Qu’on le vomisse ou qu’il nous ravisse, voilà un écrivain de renom dont les interventions, même répétées, laissent rarement indifférent.
Voilà un écrivain qui vend des livres, qu’on lit, qui dérange ou éclaire, quelqu’un qu’on déteste ou qu’on admire, qu’on écoute, qui peut dire ou écrire, avec ou sans raison, que « l’islam, c’est quand même la religion la plus con », et en rajouter en précisant que la chose semble même une évidence, qui dit pire encore de l’Occident, qui soutient que les féministes sont « d’aimables connes, inoffensives dans leur principe », qui raille les niaiseries de Bourdieu et de Baudrillard, et qui défend la poésie contre le roman, parce que la supériorité de la poésie lui semble également une évidence absolue. Sans qu’on arrive à décider s’il nous niaise ou s’il est sérieux, le même Michel Houellebecq annonce : « le président Trump me paraît un des meilleurs présidents qu’ait connus l’Amérique ». Mais qu’est-ce qu’il en sait ? Houellebecq peut bien, comme chacun, écrire un peu n’importe quoi.

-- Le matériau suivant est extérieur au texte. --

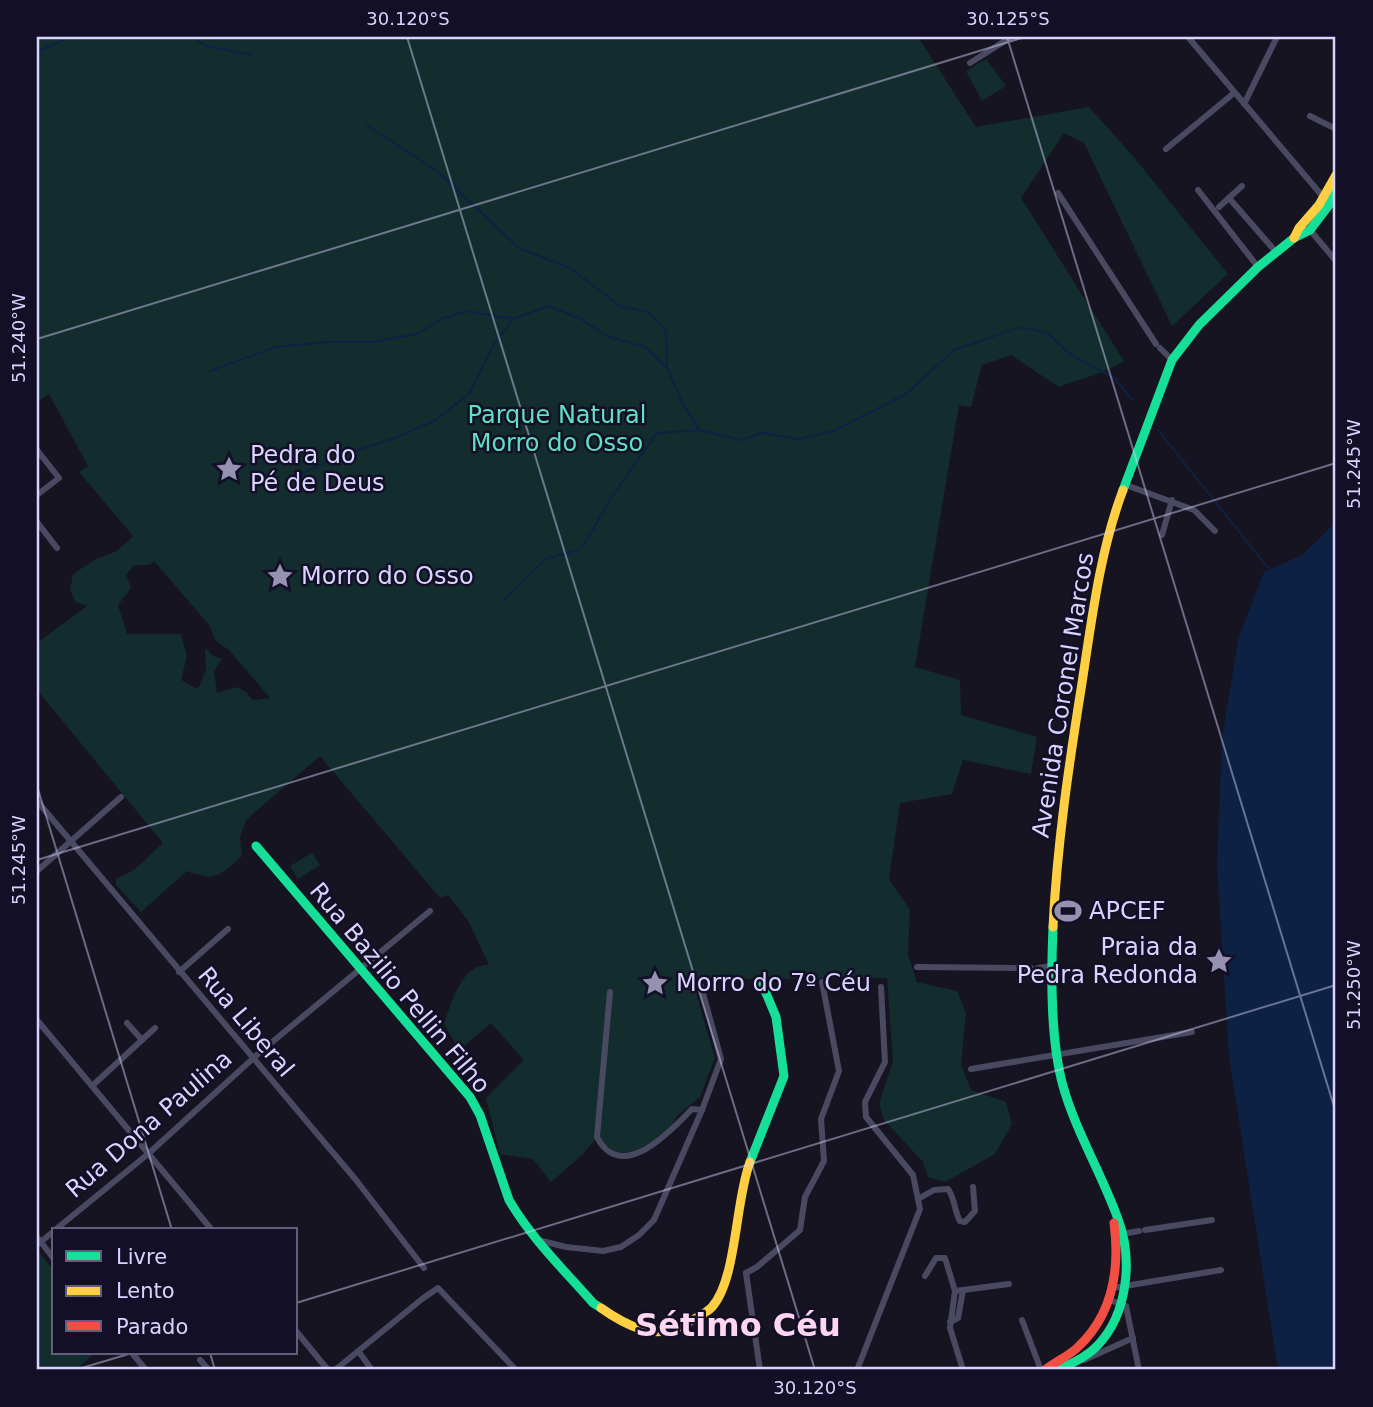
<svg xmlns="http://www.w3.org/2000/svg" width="1373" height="1407" font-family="'DejaVu Sans',sans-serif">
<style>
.green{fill:#132c2d;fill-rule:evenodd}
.water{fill:#0d2144}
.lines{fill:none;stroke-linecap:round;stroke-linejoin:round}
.stream{stroke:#0d2144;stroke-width:2}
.street{stroke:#4a4962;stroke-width:6}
.fast{stroke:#16e098;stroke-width:9}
.slow{stroke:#ffcf43;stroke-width:9}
.jam{stroke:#f24e42;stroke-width:9}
.ticks{fill:none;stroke:#d9d4ff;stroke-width:2;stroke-opacity:0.45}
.labels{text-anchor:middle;stroke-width:5;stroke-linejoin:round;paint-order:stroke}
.park-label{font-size:24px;fill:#5fe0c0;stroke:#130f26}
.poi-label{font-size:24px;fill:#d9d4ff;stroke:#130f26;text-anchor:start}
.street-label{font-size:24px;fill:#d9d4ff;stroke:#130f26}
.district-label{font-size:32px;font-weight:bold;fill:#ffd6f0;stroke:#130f26}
.neatline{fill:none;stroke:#d9d4ff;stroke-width:2.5}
.ticks-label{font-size:18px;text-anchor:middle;fill:#d9d4ff}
</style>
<rect width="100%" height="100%" fill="#161421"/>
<g class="green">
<path d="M37,37H918L976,127L1089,107L1133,156L1228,274L1172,326L1084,143L1064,133L1021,198L1124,361C1105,374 1081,378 1059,387L1011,355L982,365L971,407L959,405L915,667L960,680L961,715L1037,737L1031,774L963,760L952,794L900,803L889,879L910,910L908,955L917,982L957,991L966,1013L961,1065L971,1090L1006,1102L1012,1124L995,1154L945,1182L928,1177L923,1162L884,1120L879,1104L893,1061L887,978L692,979L715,1058L700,1097L677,1116L668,1132L631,1154H616L597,1137L582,1155L551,1182L533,1159L500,1154L486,1098L524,1060L491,1023L464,1046H457L444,1024C452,1002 461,964 489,965L469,922L448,895L440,898L320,756L247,819L240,837L242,856C219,876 217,882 187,871L141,912L116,885V879L134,870L163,843L37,690V643L87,606L76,602L70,590L73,574L96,559L117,551L133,536L79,472L88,466L49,394L37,402ZM154,561L209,625L216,641L229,650L270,698L253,700L246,692L236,687L217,693L214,671L222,659L213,656L205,648L206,670L198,689L181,680L187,656L181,634H127L118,605L131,588L126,575L134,565H150Z"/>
<path d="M986,59L1006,86L982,101L966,71Z"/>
<path d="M312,853L320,865L298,879L290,866Z"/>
<path d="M38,1251L54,1271V1353H95L81,1365L84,1370H37Z"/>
</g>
<path class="water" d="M1336,522V1370H1278L1229,1057L1217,865L1222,738L1239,636L1264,572L1302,555Z"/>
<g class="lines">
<g class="stream">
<path d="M192,37L206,46L253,55"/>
<path d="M37,52L69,37"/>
<path d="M366,125L437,171L519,248L570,268L620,306L648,312L666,331L667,366"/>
<path d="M210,371L276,347L327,342H371L417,334L441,319L467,311L513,319"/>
<path d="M1158,430L1269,569"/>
<path d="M292,478L339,456L395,438L434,421L469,394L495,343L513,319L549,306L581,319L607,336L645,347L667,368L682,402L699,430L742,440L762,433L799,439L833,431L906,394L954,350L1020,327L1048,333L1071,355L1114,378L1132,399"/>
<path d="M505,599L546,559L581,549L613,495L657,433L699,430"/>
</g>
<g class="street">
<path d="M1188,37L1324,198"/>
<path d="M970,63L1011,37"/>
<path d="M1244,104L1277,37"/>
<path d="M1310,116L1336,129"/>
<path d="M1166,149L1234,93"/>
<path d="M1198,190L1258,267"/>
<path d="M1058,193L1156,344"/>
<path d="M1229,198L1276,252"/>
<path d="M1219,207L1242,186"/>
<path d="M1310,230L1336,261"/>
<path d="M1160,348L1172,360"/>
<path d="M37,450L59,478L37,495"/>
<path d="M1126,485L1194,510L1215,531"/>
<path d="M37,522L57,548"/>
<path d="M1162,535L1172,500"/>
<path d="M37,801L356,1180L424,1268"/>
<path d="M37,871L121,797"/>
<path d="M917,967L1031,968"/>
<path d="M1038,968L1051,966"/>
<path d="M179,972L228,929"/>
<path d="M610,992L597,1137C621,1184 670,1132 692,1109L702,1110"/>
<path d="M37,1020L212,1230"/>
<path d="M127,1023L142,1040"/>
<path d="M971,1069L1192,1032"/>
<path d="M92,1086L155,1028"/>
<path d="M918,1199L934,1190L948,1189C955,1198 954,1211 960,1221L965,1222L975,1211L973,1187"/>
<path d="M55,1230L148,1154L259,1053L430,911"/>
<path d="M1145,1230L1212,1220"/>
<path d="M1122,1234L1139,1231"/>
<path d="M37,1237L54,1259"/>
<path d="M538,1240L566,1247L603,1251L621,1247L639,1235L654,1220L702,1110L721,1059L701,986"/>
<path d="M37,1245L54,1231"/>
<path d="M746,1273L757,1267L800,1230L805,1197L824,1161L821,1119L839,1071L822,982"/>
<path d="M746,1273L760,1370"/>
<path d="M925,1276L936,1258H945L955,1291L950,1328L963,1370"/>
<path d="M1113,1288L1221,1270"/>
<path d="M963,1290L1009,1284"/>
<path d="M1110,1300L1126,1306L1139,1370"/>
<path d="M1022,1320L1041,1370"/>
<path d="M950,1322L958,1318L963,1290L955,1291"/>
<path d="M296,1331L328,1370"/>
<path d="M359,1352L372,1370"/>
<path d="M132,1353L146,1370"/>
<path d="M200,1360L209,1370"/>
<path d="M1084,1360L1133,1338"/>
<path d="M335,1370L422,1299L438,1288L516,1370"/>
<path d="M857,1370L920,1209L913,1175L866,1117L865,1102L885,1062L881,987"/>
</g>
<g class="fast">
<path d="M1123,490L1172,360L1199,325L1258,267L1294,238L1310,230L1329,205L1336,191"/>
<path d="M256,846L470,1097L480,1115L509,1200C531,1238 564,1270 593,1303L601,1308"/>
<path d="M1053,927C1051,975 1050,1039 1063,1086C1076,1132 1102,1174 1118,1219C1133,1259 1128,1313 1098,1345C1087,1357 1072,1363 1058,1370"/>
<path d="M750,1162L784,1076L776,1017L761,981"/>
</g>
<g class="slow">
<path d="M1294,238L1299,228L1319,205L1336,175"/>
<path d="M1053,927C1057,845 1069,764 1082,683C1092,618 1100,551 1123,490"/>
<path d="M601,1308C625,1325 656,1342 685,1324C693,1319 706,1314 712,1307C737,1279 735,1201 750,1162"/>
</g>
<path class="jam" d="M1045,1370C1055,1362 1067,1357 1077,1348C1113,1315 1120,1269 1114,1223"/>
</g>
<path class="ticks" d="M407,37L815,1370M1007,37L1336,1113M37,339L1025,37M37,786L172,1230M37,860L1336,463M296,1303L1336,985M210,1353L215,1370M75,1370L132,1353"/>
<defs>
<g id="sight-bare" transform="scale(2.1)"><path d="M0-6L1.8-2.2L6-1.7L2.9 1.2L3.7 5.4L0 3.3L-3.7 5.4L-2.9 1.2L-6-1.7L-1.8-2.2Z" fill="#9591b1" stroke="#130f26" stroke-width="2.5" paint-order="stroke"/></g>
<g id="stadium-bare" transform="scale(2.1)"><path d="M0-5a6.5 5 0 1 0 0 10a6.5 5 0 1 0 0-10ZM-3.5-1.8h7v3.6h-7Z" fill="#9591b1" stroke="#130f26" stroke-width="2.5" paint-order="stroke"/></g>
</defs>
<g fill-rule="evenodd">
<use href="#sight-bare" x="229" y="469"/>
<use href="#sight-bare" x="280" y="576"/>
<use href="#stadium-bare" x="1068" y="911"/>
<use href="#sight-bare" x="1219" y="961"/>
<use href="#sight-bare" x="655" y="983"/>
</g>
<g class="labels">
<g class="park-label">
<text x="557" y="423">Parque Natural<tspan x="557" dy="28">Morro do Osso</tspan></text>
</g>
<g class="poi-label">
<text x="250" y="463">Pedra do<tspan x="250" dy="28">Pé de Deus</tspan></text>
<text x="301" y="584">Morro do Osso</text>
<text x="1089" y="919">APCEF</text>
<text x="1198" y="955" text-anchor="end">Praia da<tspan x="1198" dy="28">Pedra Redonda</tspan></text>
<text x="676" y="991">Morro do 7º Céu</text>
</g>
<g class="street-label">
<text transform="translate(1063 695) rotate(-81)" y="8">Avenida Coronel Marcos</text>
<text transform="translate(400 988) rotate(50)" y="8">Rua Bazilio Pellin Filho</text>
<text transform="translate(246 1022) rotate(50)" y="8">Rua Liberal</text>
<text transform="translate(149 1124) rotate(-41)" y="8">Rua Dona Paulina</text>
</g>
<g class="district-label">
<text x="738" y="1336">Sétimo Céu</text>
</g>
</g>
<rect width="1373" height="1407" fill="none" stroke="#130f26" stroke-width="77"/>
<rect x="52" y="1228" width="245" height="126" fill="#130f26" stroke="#625e7d" stroke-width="2"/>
<rect x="66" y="1251" width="35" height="10" fill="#16e098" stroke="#625e7d" stroke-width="2"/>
<text x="116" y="1264" font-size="21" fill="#d9d4ff">Livre</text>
<rect x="66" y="1286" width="35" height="10" fill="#ffcf43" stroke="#625e7d" stroke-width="2"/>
<text x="116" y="1298" font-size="21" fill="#d9d4ff">Lento</text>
<rect x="66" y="1321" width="35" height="10" fill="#f24e42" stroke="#625e7d" stroke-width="2"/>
<text x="116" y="1334" font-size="21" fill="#d9d4ff">Parado</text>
<rect x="38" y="38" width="1296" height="1330" class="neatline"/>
<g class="ticks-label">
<text x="408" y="25">30.120°S</text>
<text x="1008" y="25">30.125°S</text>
<text transform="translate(19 338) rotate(-90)" y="6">51.240°W</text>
<text transform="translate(1354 464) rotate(-90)" y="6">51.245°W</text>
<text transform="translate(19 860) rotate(-90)" y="6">51.245°W</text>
<text transform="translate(1354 985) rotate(-90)" y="6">51.250°W</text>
<text x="815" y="1394">30.120°S</text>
</g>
</svg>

Voilà un écrivain de talent et populaire, dont le succès est tel qu’on publie de lui un bouquin comme ces Interventions 2020, ramassis (un mot plus politiquement correct existe certainement, mais Houellebecq et Flammarion ne m’en voudront sans doute pas…) d’articles, d’entretiens, de préfaces et de textes de circonstance parus ailleurs, une, deux et jusqu’à trois fois dans certains cas, et qui se lisent ou se relisent avec un certain plaisir mortifère, parce que c’est Houellebecq et qu’il n’a pas toujours tort quand il profère une boutade vinaigrée dont il a le secret. L’écrivain parle ici de religion, de ses lectures et d’écriture, de son travail et des écrivains qu’il aime, il parle politique, sexualité, société, science, il aborde de bonnes questions pour l’heure de l’apéro.
Parfois Houellebecq convainc, quand il s’explique sur Structure du langage poétique de Jean Cohen, au moment de la réédition du Haut langage, du même, en 1995. Parfois pas. D’une occasionnelle mauvaise foi, des fois brillant, souvent lucide, drôle de temps à autre, il a cette drôlerie qui remonte comme la crème sur un lait d’horreurs, d’insignifiances et de bêtises, je veux dire : sur notre monde. Houellebecq nous le réapprend, les bons écrivains, les vrais bons écrivains n’ont pas à être particulièrement intelligents ni particulièrement sensibles. Ils ont seulement à laisser supposer qu’ils le sont, à écrire intelligemment, à nous donner le sentiment d’une sensibilité à vif – ce qui est tout l’art d’écrire, et la principale chose qu’on demande aux livres aimés. Houellebecq sait également nous mettre mal à l’aise, ce qui est aussi un des buts de l’art d’écrire, comme de l’art tout court.
Cet admirable écrivain nous a donné Les particules élémentaires, un des rares livres que je relirais avec bonheur s’il n’était pas si déprimant et si lucide dans son jugement sur notre époque. Un grand roman de son temps. Parce que dans ses Interventions, qui reculent jusqu’en 1992, Houellebecq est de son temps, comme l’étaient Sartre, Céline et Camus, pour donner une idée de l’envergure du romancier comme personnage public, tel du moins que je le conçois.
Tout ça ou presque nous est offert à travers la manière Houellebecq, aisément reconnaissable et qui me touche. On lira le récit de la réception d’un prix littéraire, « Je suis normal. Écrivain normal ». Ou le très beau « J’ai lu toute ma vie », hommage à la lecture à l’occasion des cinquante ans des éditions J’ai lu : « J’étais un enfant. J’étais heureux, et le bonheur laisse peu de traces ». On lira enfin un propos de mai 2020 sur nos choix futurs, télétravail, réseaux sociaux et autres ‘innovations’ : conséquences ou objectifs ? se demande Houellebecq. « L’épidémie de coronavirus offre une magnifique raison d’être à cette tendance lourde : une certaine obsolescence qui semble frapper les relations humaines. […] Nous ne nous réveillerons pas, après le confinement, dans un nouveau monde : ce sera le même, en un peu pire. »
Houellebecq dérange et il émeut. Je me répète ? C’est aussi ce que font ces Interventions 2020, qu’on aime ou pas.